## [Work instruction]
Could you write out, word for word, only the lines from the one containing "Poursuivi par l’Afrique de Sud pour" through the last line of the data below?

## [Material for this exercise]

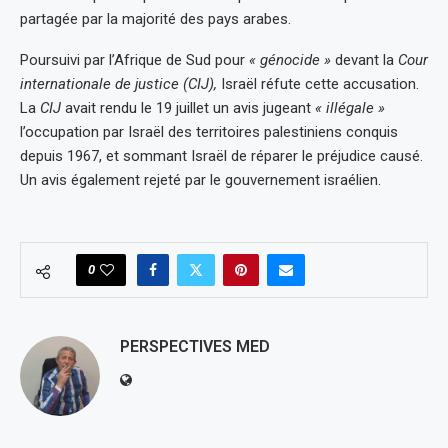
partagée par la majorité des pays arabes.
Poursuivi par l’Afrique de Sud pour
« génocide »
devant la
Cour
internationale de justice (CIJ),
Israël réfute cette accusation.
La
CIJ
avait rendu le 19 juillet un avis jugeant
« illégale »
l’occupation par Israël des territoires palestiniens conquis
depuis 1967, et sommant Israël de réparer le préjudice causé.
Un avis également rejeté par le gouvernement israélien.
0
PERSPECTIVES MED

## [Solution for this exercise]
Poursuivi par l’Afrique de Sud pour
« génocide »
devant la
Cour
internationale de justice (CIJ),
Israël réfute cette accusation.
La
CIJ
avait rendu le 19 juillet un avis jugeant
« illégale »
l’occupation par Israël des territoires palestiniens conquis
depuis 1967, et sommant Israël de réparer le préjudice causé.
Un avis également rejeté par le gouvernement israélien.
0
PERSPECTIVES MED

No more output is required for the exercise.